A guest post by LADYKAYE
I had an experience a number of years ago wherein a woman I like very much, who happens to be a leading member of the Orthodox feminist movement, started showing signs of liking me less after we had a conversation about women's tefillah groups. I complained to a friend, and the friend said "Well, she probably thought you were more liberal than you are." I responded, almost without thinking, "Well, I AM more liberal than I am." The friend laughed, because she knew what I meant: that I have many powerful feminist tendencies and opinions, but for any number of reasons, they don't generally translate into practice.

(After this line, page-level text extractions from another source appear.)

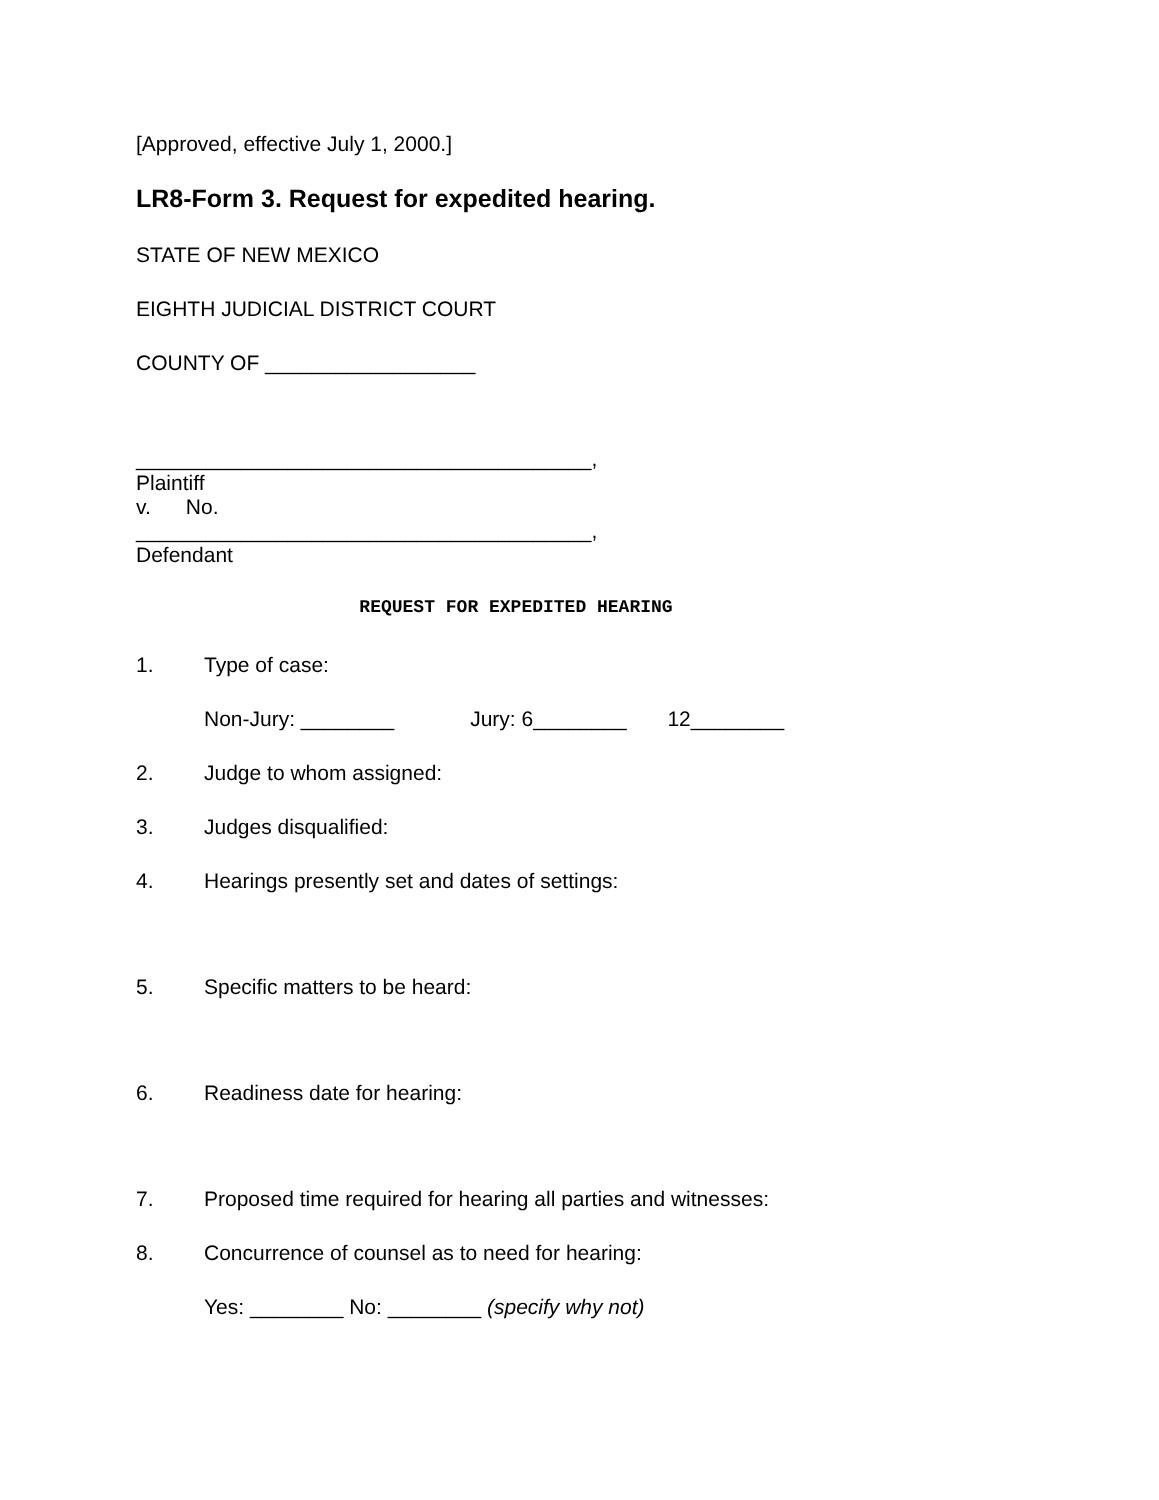[Approved, effective July 1, 2000.]
LR8-Form 3. Request for expedited hearing.
STATE OF NEW MEXICO
EIGHTH JUDICIAL DISTRICT COURT
COUNTY OF __________________
_______________________________________,
Plaintiff
v. No.
_______________________________________,
Defendant
REQUEST FOR EXPEDITED HEARING
1. Type of case:
Non-Jury: ________ Jury: 6________ 12________
2. Judge to whom assigned:
3. Judges disqualified:
4. Hearings presently set and dates of settings:
5. Specific matters to be heard:
6. Readiness date for hearing:
7. Proposed time required for hearing all parties and witnesses:
8. Concurrence of counsel as to need for hearing:
Yes: ________ No: ________ (specify why not)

This has become much, much more apparent, as well as more difficult to manage, as my daughters have gotten older and begun to ask pesky questions. I find their questions pesky because I refuse to lie to them or give them anything other than the whole truth, the real truth, and nothing but the truth; but too often, the whole truth conflicts with the reality they know, and I have no reasonable means to make the two coincide.

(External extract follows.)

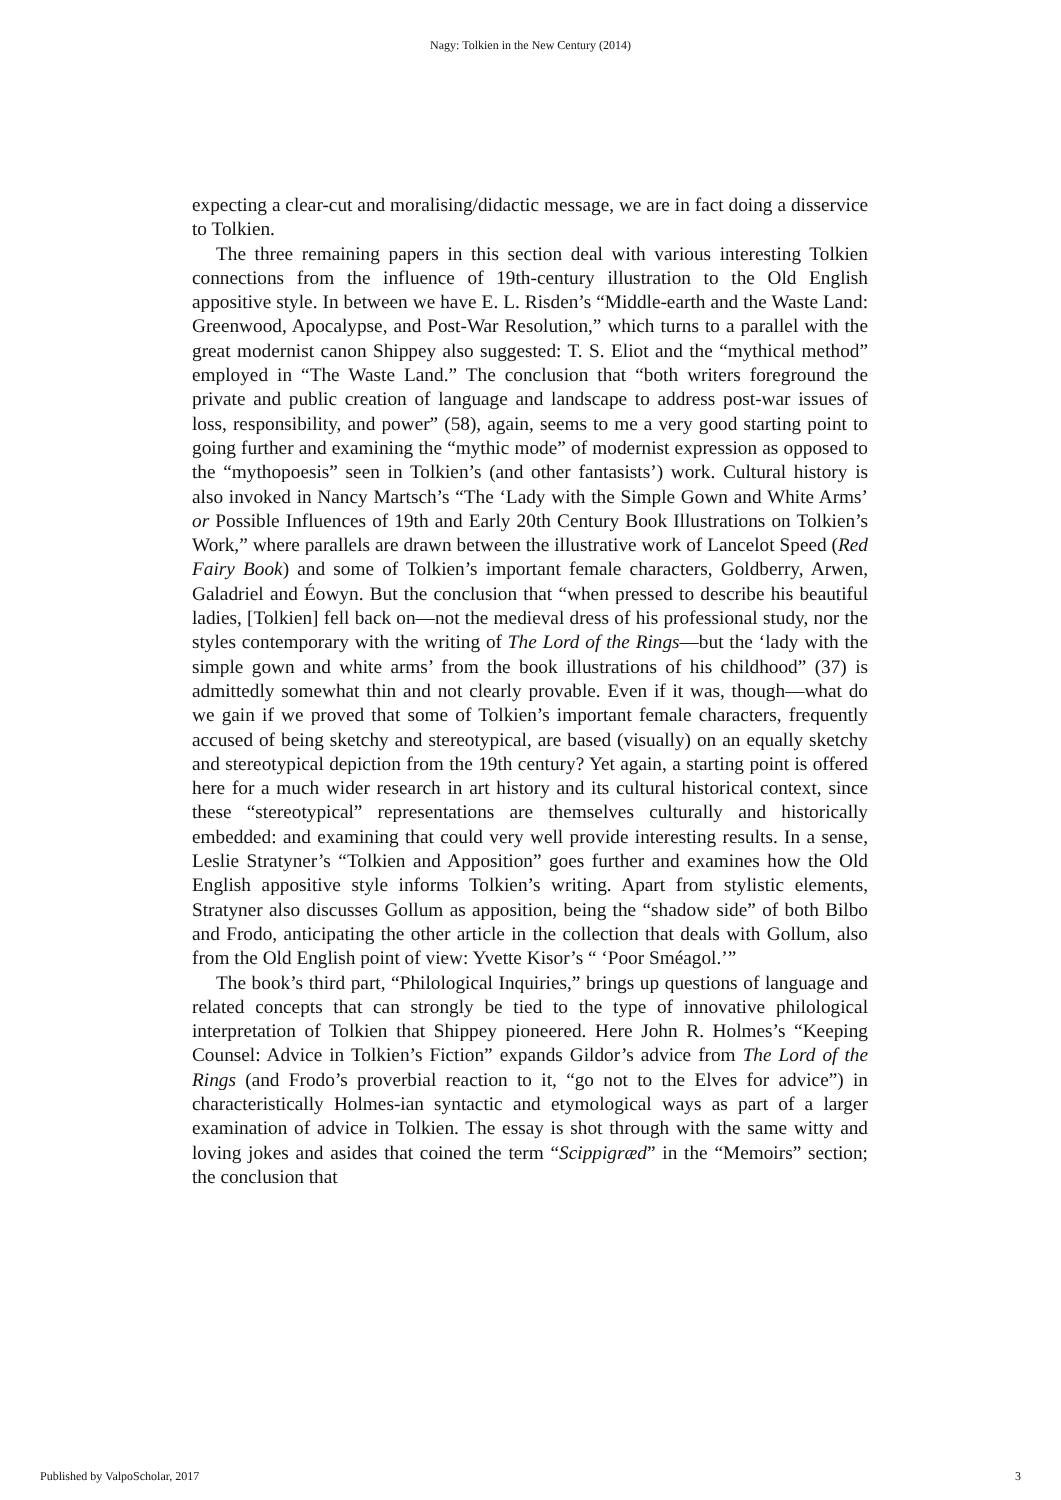Nagy: Tolkien in the New Century (2014)
expecting a clear-cut and moralising/didactic message, we are in fact doing a disservice to Tolkien.
The three remaining papers in this section deal with various interesting Tolkien connections from the influence of 19th-century illustration to the Old English appositive style. In between we have E. L. Risden’s “Middle-earth and the Waste Land: Greenwood, Apocalypse, and Post-War Resolution,” which turns to a parallel with the great modernist canon Shippey also suggested: T. S. Eliot and the “mythical method” employed in “The Waste Land.” The conclusion that “both writers foreground the private and public creation of language and landscape to address post-war issues of loss, responsibility, and power” (58), again, seems to me a very good starting point to going further and examining the “mythic mode” of modernist expression as opposed to the “mythopoesis” seen in Tolkien’s (and other fantasists’) work. Cultural history is also invoked in Nancy Martsch’s “The ‘Lady with the Simple Gown and White Arms’ or Possible Influences of 19th and Early 20th Century Book Illustrations on Tolkien’s Work,” where parallels are drawn between the illustrative work of Lancelot Speed (Red Fairy Book) and some of Tolkien’s important female characters, Goldberry, Arwen, Galadriel and Éowyn. But the conclusion that “when pressed to describe his beautiful ladies, [Tolkien] fell back on—not the medieval dress of his professional study, nor the styles contemporary with the writing of The Lord of the Rings—but the ‘lady with the simple gown and white arms’ from the book illustrations of his childhood” (37) is admittedly somewhat thin and not clearly provable. Even if it was, though—what do we gain if we proved that some of Tolkien’s important female characters, frequently accused of being sketchy and stereotypical, are based (visually) on an equally sketchy and stereotypical depiction from the 19th century? Yet again, a starting point is offered here for a much wider research in art history and its cultural historical context, since these “stereotypical” representations are themselves culturally and historically embedded: and examining that could very well provide interesting results. In a sense, Leslie Stratyner’s “Tolkien and Apposition” goes further and examines how the Old English appositive style informs Tolkien’s writing. Apart from stylistic elements, Stratyner also discusses Gollum as apposition, being the “shadow side” of both Bilbo and Frodo, anticipating the other article in the collection that deals with Gollum, also from the Old English point of view: Yvette Kisor’s “ ‘Poor Sméagol.’”
The book’s third part, “Philological Inquiries,” brings up questions of language and related concepts that can strongly be tied to the type of innovative philological interpretation of Tolkien that Shippey pioneered. Here John R. Holmes’s “Keeping Counsel: Advice in Tolkien’s Fiction” expands Gildor’s advice from The Lord of the Rings (and Frodo’s proverbial reaction to it, “go not to the Elves for advice”) in characteristically Holmes-ian syntactic and etymological ways as part of a larger examination of advice in Tolkien. The essay is shot through with the same witty and loving jokes and asides that coined the term “Scippigræd” in the “Memoirs” section; the conclusion that
Published by ValpoScholar, 2017 3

Take this recent conversation with my 8 year-old, for example. I don't remember why, but we were discussing aliyot, and I was explaining what they are and what the person says when he's called up. A light of recognition went on in her eyes as she suddenly remembered the rabbi's young son -- younger than she is now -- receiving an aliyah last Simchat Torah. "Oh, like Benjy did on Simchas Torah! I heard him making that bracha!" So I answered her, "Yes, on Simchas Torah, little boys do it too."
I don't know why I didn't see it coming. My daughter asked immediately, "Can little girls do it on Simchas Torah?"
I hesitated for a long moment in which various discourses on the precise meaning of "kavod ha-tzibur", and my personal opinions regarding the precise meaning of kavod ha-tzibur, exploded through my head, as did the silly explanation I received once for why children get aliyot on Simchat Torah (I personally find it silly). Also in my head, louder than any of these things, was the following: "I am not going to say one thing to my daughter that will in any way, shape, or form send her the message, subliminally or otherwise, that she is in any way at all inferior to a male. Nothing. Not one bit. Regardless of what might happen next."
So I finally babbled out an answer that was probably more lame than any apologetic explanation of kavod ha-tzibur, and my answer was as follows: "Actually, little girls probably could, but for some reason most shuls don't do that."
And for some reason - God's grace, most likely - she was quiet and asked nothing further.
But she will. Of course she will. And I don't know how many more lame answers she'll accept.